New to the Cooper Discoverer range this year, the Cooper Discoverer Snow Claw is a dedicated winter tire built for ice and snow-covered roads. It’s studdable, 3PMSF rated for the most severe winter conditions, and available in a stock size all the way up to a 285/70R17 “33”. Its softer rubber composition will adhere to the slickest roads, and avoid hardening up when things get really cold. If you need ultimate winter traction, these might be what you’re looking for.
We want you to have a safe winter season in your 4Runner, whether it’s around town in the wet or plowing some fresh snow in the mountains. Start with your tire maintenance before setting out on your next winter adventure!
Just put on a set of 285 Cooper AT3 XLTs on my 4Runner after reading your article on them, and I absolutely love how there’re handing the snow
Regarding tread depth, how do you know what *new* tire tread depth is/was? I’m guessing not all tires are the same. You can’t calculate percentage tread left after you measure, unless you know what you started with new, right? In other words what do you compare your measured tread depth *against*?
David // Tire manufacturers will list the new tread depth on their website in the specification section. See the attached photo with tread depth being the column on the far right.
Good article. I have 40+ years wheeling in Quebec. The last 30 in 4Runners. For the best traction get true winter tires, studdable if you can.
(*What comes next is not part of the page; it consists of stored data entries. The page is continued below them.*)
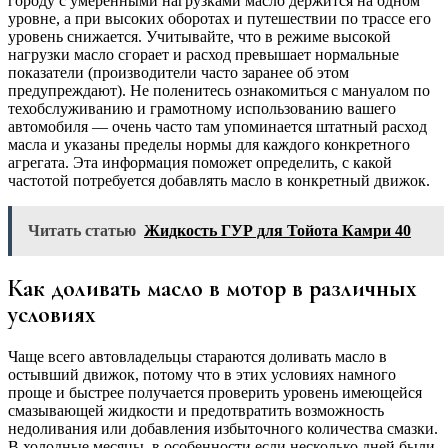
городу с умеренными нагрузками масло держится на одном
уровне, а при высоких оборотах и путешествии по трассе его
уровень снижается. Учитывайте, что в режиме высокой
нагрузки масло сгорает и расход превышает нормальные
показатели (производители часто заранее об этом
предупреждают). Не поленитесь ознакомиться с мануалом по
техобслуживанию и грамотному использованию вашего
автомобиля — очень часто там упоминается штатный расход
масла и указаны пределы нормы для каждого конкретного
агрегата. Эта информация поможет определить, с какой
частотой потребуется добавлять масло в конкретный движок.
Читать статью
Жидкость ГУР для Тойота Камри 40
Как доливать масло в мотор в различных
условиях
Чаще всего автовладельцы стараются доливать масло в
остывший движок, потому что в этих условиях намного
проще и быстрее получается проверить уровень имеющейся
смазывающей жидкости и предотвратить возможность
недоливания или добавления избыточного количества смазки.
В холодные месяцы, в особенности если несколько дней были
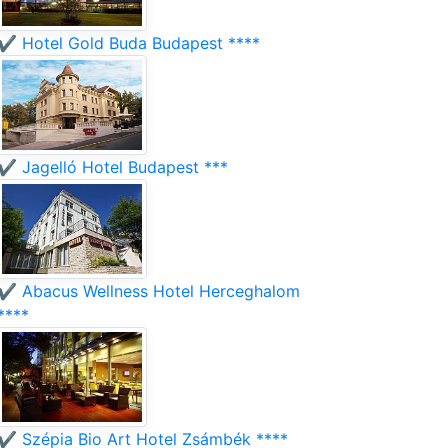
✔️ Hotel Gold Buda Budapest ****
✔️ Jagelló Hotel Budapest ***
✔️ Abacus Wellness Hotel Herceghalom
****
✔️ Szépia Bio Art Hotel Zsámbék ****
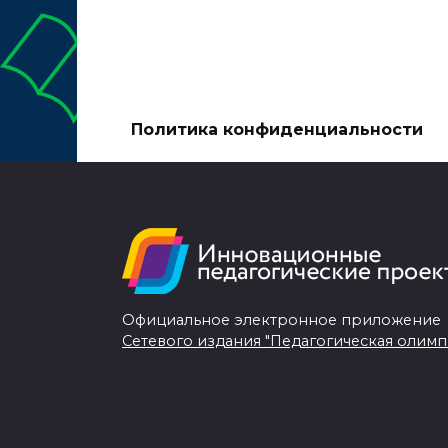
Политика конфиденциальности
Официальное электронное приложение
Сетевого издания "Педагогическая олимп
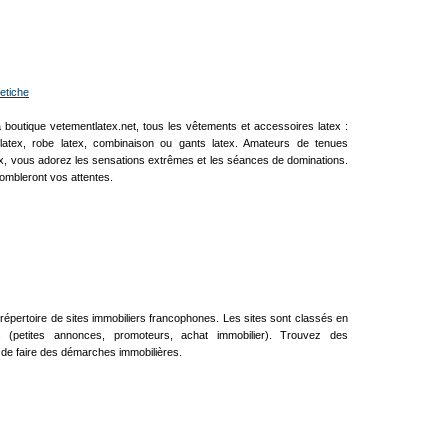
etiche
 boutique vetementlatex.net, tous les vêtements et accessoires latex :
 latex, robe latex, combinaison ou gants latex. Amateurs de tenues
tex, vous adorez les sensations extrêmes et les séances de dominations.
ombleront vos attentes.
 répertoire de sites immobiliers francophones. Les sites sont classés en
es (petites annonces, promoteurs, achat immobilier). Trouvez des
de faire des démarches immobilières.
Although some AT and MT tires have the mountain snowflake pictogram, THEY ARE NOWHERE near as effective as true winter tires. Get them mounted on steel wheels to save money down the road and wear on your nice wheels. I don’t bother with TPMS on my winter steel wheels.
Ray // Thanks for the comment, glad to have some feedback from a seasoned winter driver! I totally agree, winter tires are 100% the best way to go for those driving under constant winter conditions. For most, a set of 3PMSF rated tires will suffice for seasonal trips to the snow, with some good driving common sense of course! Steelies winter tires and studs win for traction any day though!
Thanks Max for taking the time to post your articles. They are always well thought out and informative. I do have one question for you after looking at pic #4 Spare Tire. What side exit exhaust are you running? Thanks!
Tim // I’m glad you have enjoyed the article! I cut about 12″ off the stock exhaust after it met a rock ledge some time back. I had a muffler shop bend, cut and weld a tip on that’s the same diameter as the stock exhaust. It added some clearance, and the side exit helps with exhaust fumes.